## TASK
Retype exactly the lines below, starting with the line that contains "right eye: (292, 225)" and ending with the last line; leave out any pictures.

## Dataset excerpts
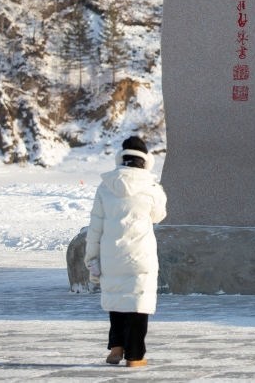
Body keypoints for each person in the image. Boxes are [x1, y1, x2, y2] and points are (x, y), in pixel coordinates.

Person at [85, 136, 167, 367]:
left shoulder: (106, 185)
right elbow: (159, 215)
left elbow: (95, 226)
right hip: (140, 254)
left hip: (111, 255)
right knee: (138, 304)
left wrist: (91, 258)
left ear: (120, 157)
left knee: (116, 300)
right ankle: (135, 356)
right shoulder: (151, 186)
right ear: (146, 160)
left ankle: (116, 347)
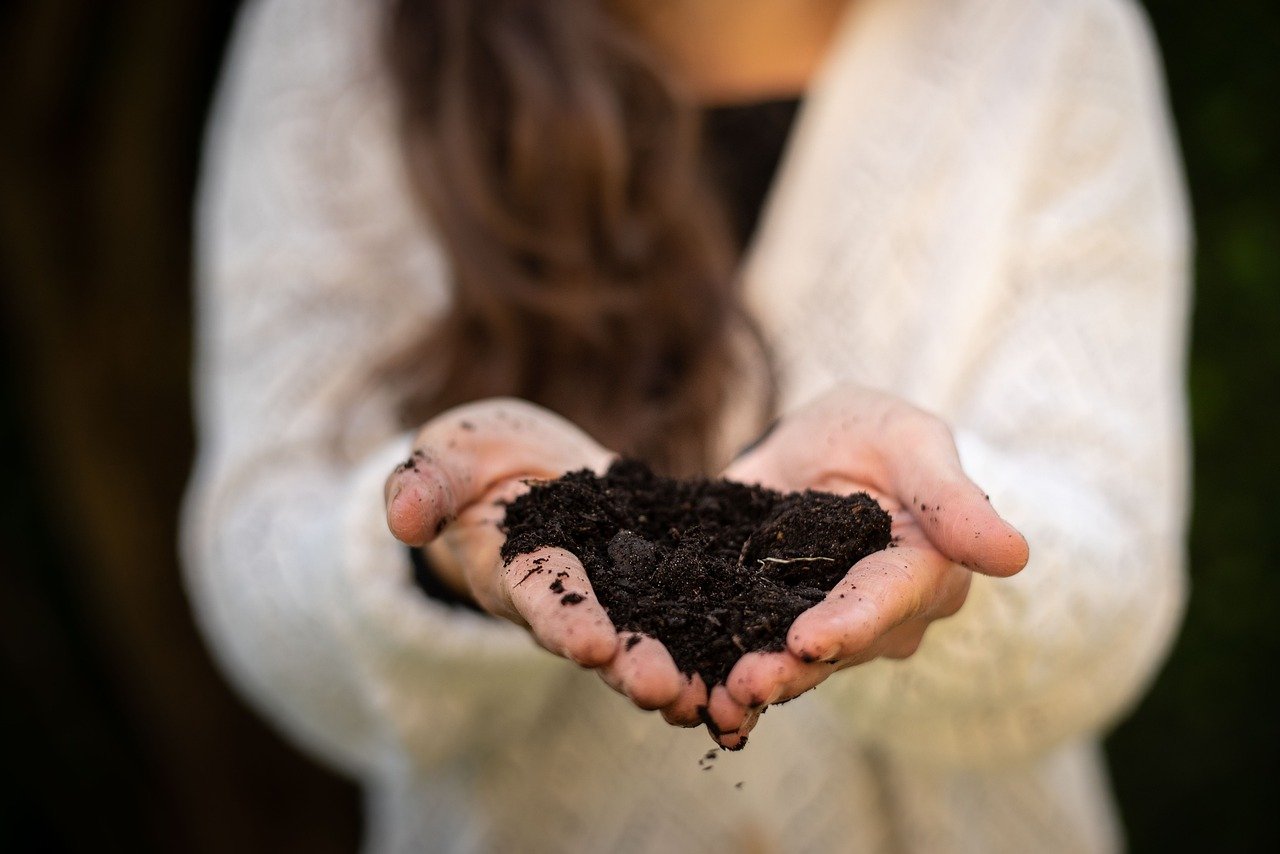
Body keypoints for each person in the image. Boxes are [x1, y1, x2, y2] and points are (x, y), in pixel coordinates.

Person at [181, 0, 1190, 850]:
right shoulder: (334, 32)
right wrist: (422, 559)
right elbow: (261, 542)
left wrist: (947, 547)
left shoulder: (1048, 32)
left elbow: (1114, 561)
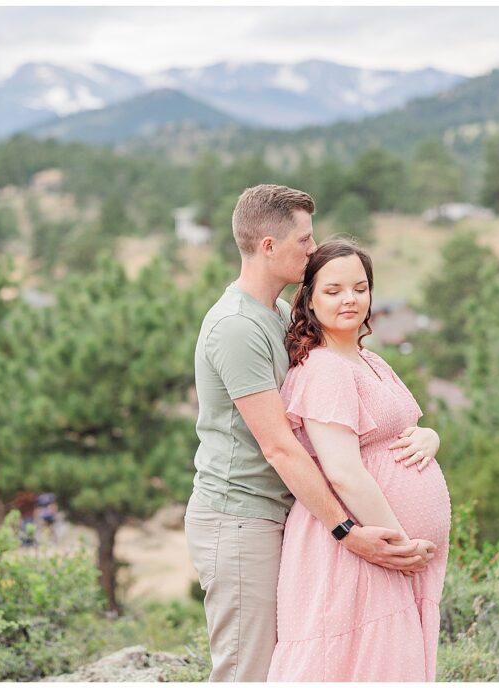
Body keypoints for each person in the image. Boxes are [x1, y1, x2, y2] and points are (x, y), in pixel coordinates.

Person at [184, 185, 438, 682]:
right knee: (247, 671)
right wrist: (347, 531)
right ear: (269, 246)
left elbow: (349, 407)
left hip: (281, 518)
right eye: (304, 239)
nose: (311, 247)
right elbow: (279, 447)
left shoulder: (278, 316)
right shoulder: (237, 327)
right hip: (241, 520)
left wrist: (427, 439)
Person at [267, 238, 451, 681]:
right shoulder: (325, 368)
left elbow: (402, 428)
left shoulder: (370, 360)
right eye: (333, 290)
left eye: (360, 287)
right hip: (357, 551)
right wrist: (401, 543)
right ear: (309, 299)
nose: (350, 299)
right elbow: (344, 473)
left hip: (384, 549)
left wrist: (431, 437)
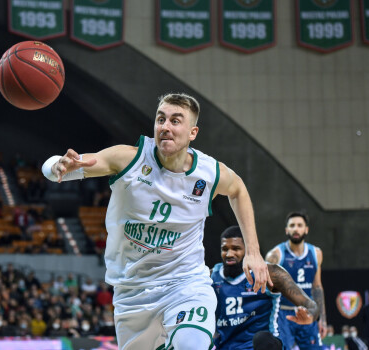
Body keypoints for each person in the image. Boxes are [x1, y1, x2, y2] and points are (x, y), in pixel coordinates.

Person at [42, 93, 271, 349]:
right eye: (161, 119)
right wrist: (56, 167)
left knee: (191, 344)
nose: (165, 127)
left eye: (175, 121)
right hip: (133, 292)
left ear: (192, 132)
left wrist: (253, 252)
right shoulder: (128, 159)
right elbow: (56, 169)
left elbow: (238, 189)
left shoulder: (208, 173)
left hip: (185, 283)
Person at [211, 226, 319, 350]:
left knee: (262, 339)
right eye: (225, 249)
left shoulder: (270, 273)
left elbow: (312, 305)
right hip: (227, 346)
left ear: (248, 250)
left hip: (261, 346)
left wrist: (310, 316)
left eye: (236, 249)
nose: (229, 254)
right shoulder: (211, 277)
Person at [266, 211, 326, 350]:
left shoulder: (316, 253)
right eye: (292, 225)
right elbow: (267, 291)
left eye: (299, 225)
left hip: (307, 312)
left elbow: (317, 287)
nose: (296, 229)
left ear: (306, 229)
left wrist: (321, 318)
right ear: (287, 230)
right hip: (283, 314)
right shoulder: (275, 255)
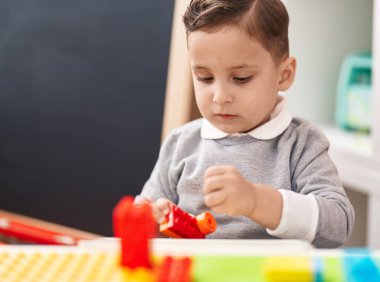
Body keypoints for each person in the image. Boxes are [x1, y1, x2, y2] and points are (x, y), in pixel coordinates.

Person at [136, 0, 354, 248]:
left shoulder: (302, 144)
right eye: (204, 77)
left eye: (241, 78)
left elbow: (339, 224)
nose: (220, 97)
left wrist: (256, 201)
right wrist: (152, 219)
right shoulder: (181, 143)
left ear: (284, 74)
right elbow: (141, 213)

## ANSWER TO THIS EXERCISE
right eye: (292, 225)
right elbow: (267, 291)
left eye: (299, 225)
left hip: (307, 312)
left elbow: (317, 287)
nose: (296, 229)
left ear: (306, 229)
left wrist: (321, 318)
right ear: (287, 230)
right hip: (283, 314)
right shoulder: (275, 255)
Body keypoints for each person in the image. Boxes are [x1, y1, x2, y2] and points are (x, y), in pixel coordinates.

Person at [136, 0, 354, 248]:
left shoulder: (302, 144)
right eye: (204, 77)
left eye: (241, 78)
left elbow: (339, 224)
nose: (220, 97)
left wrist: (256, 201)
right wrist: (152, 219)
right shoulder: (181, 143)
left ear: (284, 74)
right elbow: (141, 213)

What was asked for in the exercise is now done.